LONDON (Reuters) - Prices in British shops fell last month at the fastest rate since records began seven-and-a-half years ago, the British Retail Consortium said on Wednesday,
marking 15 months of sinking prices.
The BRC said retail prices in July were 1.9 percent lower than a year earlier, marking the largest decline in shop prices since the series started in December 2006. Prices had fallen by 1.8 percent in June.
Food prices rose just 0.3 percent, also the smallest rise on record, compared with 0.6 percent in the previous month.
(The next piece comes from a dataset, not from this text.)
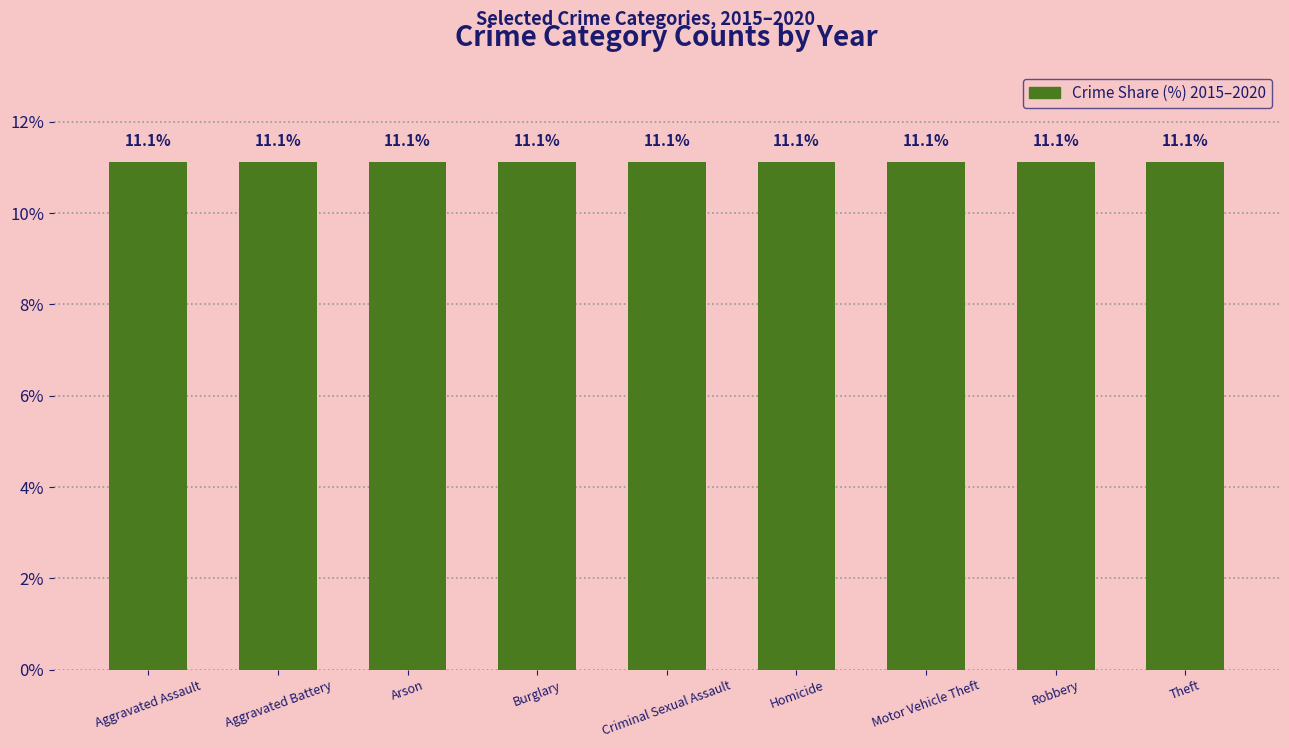

How many groups of bars are there?

9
The BRC said there was deep and widespread discounting across grocery stores.
Prices for furniture, electrical goods and gardening tools fell at a faster rate in July, the BRC said.
“Against a backdrop of stable commodity markets, the stronger sterling making imports cheaper and wavering retail spending, current levels of deflation are expected to continue,” said Helen Dickinson, the BRC’s director general.
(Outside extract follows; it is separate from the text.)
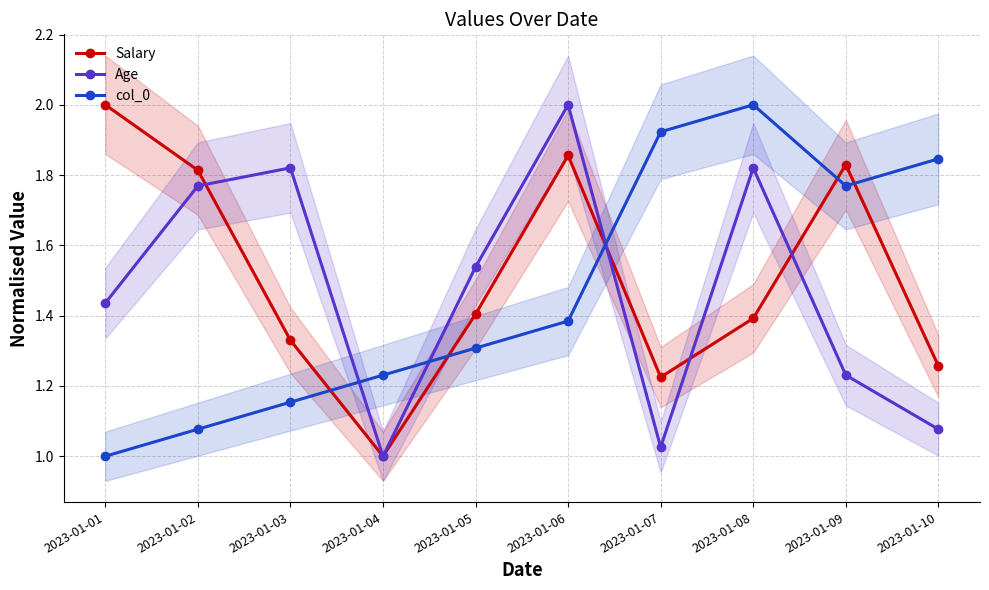

At which label does col_0 reach its peak?

2023-01-08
Official data last month showed consumer price inflation (CPI) increased to 1.9 percent in June, just below the Bank of England’s 2 percent target, although economists said the rise was driven by one-off factors.
CPI measures a wider basket of goods and services than the BRC index, which covers 500 products commonly bought in shops.
Business surveys over the last week showed price pressures were muted in services and manufacturing companies that comprise the bulk of Britain’s economy.
The BRC said recent announcements from major supermarkets suggested shop price inflation would stay weak for the coming months.
Britain’s four biggest grocers - Tesco, Sainsbury‘s, Morrisons and Wal-Mart’s Asda - have been trying to win back market share that they have lost to discounters like Aldi and Lidl.